Brief Description

It is a well-accepted idea that globalization is an evolved stage of the capitalist economy, which outstrips its financial, commercial, and productive dimensions. Its historical process has undergone distinct trajectories in Asia and in the Euro-Atlantic world, with significant variations in the evolution of national states and civil societies. These variations have profound institutional implications for the contemporary states' alignments and for understanding how societies pursue economic and political changes, preserve gains and continuities, and interpret visions for the future, especially on the axes of development, sustainability, science, and innovation.

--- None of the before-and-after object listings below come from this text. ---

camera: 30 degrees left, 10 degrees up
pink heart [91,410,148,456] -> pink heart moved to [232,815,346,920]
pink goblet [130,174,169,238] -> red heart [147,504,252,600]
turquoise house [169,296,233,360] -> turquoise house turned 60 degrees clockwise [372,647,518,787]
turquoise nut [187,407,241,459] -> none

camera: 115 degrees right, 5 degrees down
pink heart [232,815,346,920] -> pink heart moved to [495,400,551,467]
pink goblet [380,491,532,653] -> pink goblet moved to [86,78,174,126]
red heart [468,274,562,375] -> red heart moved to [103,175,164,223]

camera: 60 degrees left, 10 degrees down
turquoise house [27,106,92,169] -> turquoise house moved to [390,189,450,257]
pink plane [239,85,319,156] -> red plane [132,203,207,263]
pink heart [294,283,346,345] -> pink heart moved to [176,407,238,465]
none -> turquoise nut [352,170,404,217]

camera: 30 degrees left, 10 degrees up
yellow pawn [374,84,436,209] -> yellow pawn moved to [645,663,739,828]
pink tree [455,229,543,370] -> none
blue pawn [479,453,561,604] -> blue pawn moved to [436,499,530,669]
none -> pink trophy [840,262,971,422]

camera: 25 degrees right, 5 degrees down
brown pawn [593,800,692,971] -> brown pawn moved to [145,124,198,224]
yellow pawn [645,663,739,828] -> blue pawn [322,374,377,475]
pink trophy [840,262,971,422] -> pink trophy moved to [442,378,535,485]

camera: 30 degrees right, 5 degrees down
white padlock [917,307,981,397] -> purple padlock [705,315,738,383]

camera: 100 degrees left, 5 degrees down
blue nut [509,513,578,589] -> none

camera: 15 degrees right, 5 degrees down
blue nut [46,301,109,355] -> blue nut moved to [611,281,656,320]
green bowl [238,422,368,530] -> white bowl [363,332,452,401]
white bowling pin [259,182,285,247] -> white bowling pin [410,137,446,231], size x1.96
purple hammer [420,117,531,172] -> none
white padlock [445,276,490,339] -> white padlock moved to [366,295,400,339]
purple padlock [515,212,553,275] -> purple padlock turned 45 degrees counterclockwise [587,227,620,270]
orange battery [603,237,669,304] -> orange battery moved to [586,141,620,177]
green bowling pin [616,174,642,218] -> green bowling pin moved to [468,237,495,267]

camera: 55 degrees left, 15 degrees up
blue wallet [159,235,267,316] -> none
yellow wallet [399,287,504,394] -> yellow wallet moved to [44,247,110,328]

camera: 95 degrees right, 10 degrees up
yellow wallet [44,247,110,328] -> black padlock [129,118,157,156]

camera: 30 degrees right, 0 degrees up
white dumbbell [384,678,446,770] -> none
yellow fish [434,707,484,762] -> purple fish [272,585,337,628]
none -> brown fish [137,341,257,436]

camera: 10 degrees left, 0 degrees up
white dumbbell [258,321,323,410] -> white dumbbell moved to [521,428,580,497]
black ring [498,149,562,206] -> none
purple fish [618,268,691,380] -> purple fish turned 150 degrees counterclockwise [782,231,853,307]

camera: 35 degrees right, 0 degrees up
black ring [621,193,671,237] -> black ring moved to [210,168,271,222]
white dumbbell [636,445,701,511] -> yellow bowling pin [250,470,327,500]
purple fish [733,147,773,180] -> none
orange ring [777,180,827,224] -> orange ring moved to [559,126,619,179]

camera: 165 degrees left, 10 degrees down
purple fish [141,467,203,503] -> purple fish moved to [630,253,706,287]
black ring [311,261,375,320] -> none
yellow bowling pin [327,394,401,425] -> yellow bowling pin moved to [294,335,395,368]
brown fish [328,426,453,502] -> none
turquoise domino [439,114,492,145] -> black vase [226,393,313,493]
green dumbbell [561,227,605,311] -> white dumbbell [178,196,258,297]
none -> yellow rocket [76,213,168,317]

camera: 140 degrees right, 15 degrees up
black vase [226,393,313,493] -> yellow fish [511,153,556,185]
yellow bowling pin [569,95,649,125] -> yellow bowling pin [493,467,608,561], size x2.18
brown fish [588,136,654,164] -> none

This means that the explanatory power and approaches of a wide array of disciplines are needed to evaluate how globalization occurs and how strategies for economic and social change are reconsidered. Relevant and useful social thought, as well as new thinking,  are needed for understanding the global landscape, it’s economic, technological and social dynamics, the diversity in contemporary states' organization and their institutional potentialities as well as evaluating the execution of proposals that are socially more effective and more responsible politically.

This is what this Workshop is about. It has two major goals: a) a theoretical discussion of the main themes that would constitute the building blocks of a School for Advanced Studies which is also concerned with policy impact, and b) the organizational skills, resources, capabilities and networking that would be required to build and institutionalize it. The accomplishment of those goals will require from the participants the willingness to:

Propose and carry out research agendas according to relevant (empirically meaningful) theoretical approaches;

Use concrete examples and comparative analysis to think through challenges brought by the current problems at the core of our society’s economic and social fabric;

Reimagining socio-economic visions for the future;

Build/ strengthen inter-institutional collaboration and join projects;

Contribute to the crafting of more effective and responsible policy alternatives to produce a more equitable and democratic social landscape, both in the North and in the South.

From the end of January until February 26 the workshop website will be populated. Material will include: introductions to the sessions, concept notes and papers to subsidize the discussions, and more refined information about the workshop itself. All participants will be invited to post their concerns, contributions, papers and comments.

The modus operandi of the workshop sessions will be the following: After the introductions to the themes and comments, all participants will be invited to participate, delivering their contributions in a round table discussion format.